REQUEST: How many lines below include the word "Status"? State that number and nothing else.

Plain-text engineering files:

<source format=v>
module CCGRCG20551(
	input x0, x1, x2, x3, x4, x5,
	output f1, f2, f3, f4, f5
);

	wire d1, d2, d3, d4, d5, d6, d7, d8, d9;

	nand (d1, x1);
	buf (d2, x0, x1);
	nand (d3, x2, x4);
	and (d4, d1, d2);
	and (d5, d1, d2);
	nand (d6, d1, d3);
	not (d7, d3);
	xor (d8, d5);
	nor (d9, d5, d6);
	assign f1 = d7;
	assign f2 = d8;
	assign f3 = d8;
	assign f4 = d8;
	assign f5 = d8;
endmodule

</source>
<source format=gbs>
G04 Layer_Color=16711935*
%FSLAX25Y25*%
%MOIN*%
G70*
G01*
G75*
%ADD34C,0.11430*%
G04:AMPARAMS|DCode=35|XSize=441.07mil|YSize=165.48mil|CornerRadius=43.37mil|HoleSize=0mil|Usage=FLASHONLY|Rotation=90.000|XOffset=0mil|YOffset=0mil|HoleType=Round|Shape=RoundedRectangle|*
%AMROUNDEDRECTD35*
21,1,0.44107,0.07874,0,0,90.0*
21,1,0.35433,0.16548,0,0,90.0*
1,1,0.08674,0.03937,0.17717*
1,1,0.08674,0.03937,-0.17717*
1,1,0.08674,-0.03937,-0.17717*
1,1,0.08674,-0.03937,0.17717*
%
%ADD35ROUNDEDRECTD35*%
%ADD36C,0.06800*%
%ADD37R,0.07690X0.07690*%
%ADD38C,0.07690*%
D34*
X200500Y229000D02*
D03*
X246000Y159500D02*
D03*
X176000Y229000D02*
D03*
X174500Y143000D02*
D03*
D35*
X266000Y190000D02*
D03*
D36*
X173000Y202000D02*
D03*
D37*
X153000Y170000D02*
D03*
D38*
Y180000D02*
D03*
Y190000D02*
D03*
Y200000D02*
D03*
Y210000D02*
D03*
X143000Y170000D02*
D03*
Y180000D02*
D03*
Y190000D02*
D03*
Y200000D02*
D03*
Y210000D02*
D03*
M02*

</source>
--
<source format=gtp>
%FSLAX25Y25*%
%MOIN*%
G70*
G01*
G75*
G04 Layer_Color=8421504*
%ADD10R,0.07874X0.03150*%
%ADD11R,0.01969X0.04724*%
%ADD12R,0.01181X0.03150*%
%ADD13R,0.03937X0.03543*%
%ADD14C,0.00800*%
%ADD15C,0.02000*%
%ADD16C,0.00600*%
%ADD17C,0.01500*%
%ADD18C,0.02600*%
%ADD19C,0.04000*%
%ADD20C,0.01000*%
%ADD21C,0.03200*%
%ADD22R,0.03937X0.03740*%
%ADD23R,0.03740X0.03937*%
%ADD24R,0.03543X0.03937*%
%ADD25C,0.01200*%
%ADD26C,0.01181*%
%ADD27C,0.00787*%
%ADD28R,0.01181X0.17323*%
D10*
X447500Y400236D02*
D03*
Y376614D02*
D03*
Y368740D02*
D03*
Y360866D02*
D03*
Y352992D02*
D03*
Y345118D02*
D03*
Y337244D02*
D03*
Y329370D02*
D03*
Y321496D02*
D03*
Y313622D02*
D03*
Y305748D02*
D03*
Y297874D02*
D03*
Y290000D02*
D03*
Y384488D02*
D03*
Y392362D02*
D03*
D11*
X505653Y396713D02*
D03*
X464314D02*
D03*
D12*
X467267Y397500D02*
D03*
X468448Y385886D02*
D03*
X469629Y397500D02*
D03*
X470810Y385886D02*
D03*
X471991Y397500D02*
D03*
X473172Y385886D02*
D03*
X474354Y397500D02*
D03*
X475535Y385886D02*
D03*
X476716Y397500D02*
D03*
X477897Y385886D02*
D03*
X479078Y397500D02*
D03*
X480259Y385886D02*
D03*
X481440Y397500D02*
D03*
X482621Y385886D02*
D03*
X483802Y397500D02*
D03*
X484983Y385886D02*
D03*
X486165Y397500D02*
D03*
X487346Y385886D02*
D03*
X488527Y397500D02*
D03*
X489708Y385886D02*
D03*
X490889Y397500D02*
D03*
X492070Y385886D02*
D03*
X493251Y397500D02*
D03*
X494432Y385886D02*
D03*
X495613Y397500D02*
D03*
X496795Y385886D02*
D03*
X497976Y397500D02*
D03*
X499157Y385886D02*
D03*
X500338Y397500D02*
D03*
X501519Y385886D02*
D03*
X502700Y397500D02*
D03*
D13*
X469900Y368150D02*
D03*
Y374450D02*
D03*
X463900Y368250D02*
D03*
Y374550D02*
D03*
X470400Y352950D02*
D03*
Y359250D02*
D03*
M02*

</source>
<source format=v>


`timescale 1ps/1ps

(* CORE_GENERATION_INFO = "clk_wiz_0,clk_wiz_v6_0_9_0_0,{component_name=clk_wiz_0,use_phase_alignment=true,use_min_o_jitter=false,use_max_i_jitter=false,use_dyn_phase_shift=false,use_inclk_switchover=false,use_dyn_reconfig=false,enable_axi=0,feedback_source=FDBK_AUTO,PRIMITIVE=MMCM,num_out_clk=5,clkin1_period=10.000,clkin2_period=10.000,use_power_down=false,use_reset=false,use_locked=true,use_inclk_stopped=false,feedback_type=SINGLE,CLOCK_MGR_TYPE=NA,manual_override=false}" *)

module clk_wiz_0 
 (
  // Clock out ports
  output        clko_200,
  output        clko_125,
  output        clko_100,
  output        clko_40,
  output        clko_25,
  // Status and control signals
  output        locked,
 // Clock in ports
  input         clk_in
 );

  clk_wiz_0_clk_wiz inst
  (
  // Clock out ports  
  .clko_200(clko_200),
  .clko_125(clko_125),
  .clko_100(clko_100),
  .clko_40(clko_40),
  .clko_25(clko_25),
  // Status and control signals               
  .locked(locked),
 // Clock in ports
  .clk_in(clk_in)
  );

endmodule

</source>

OUTPUT OF THE TASK: 2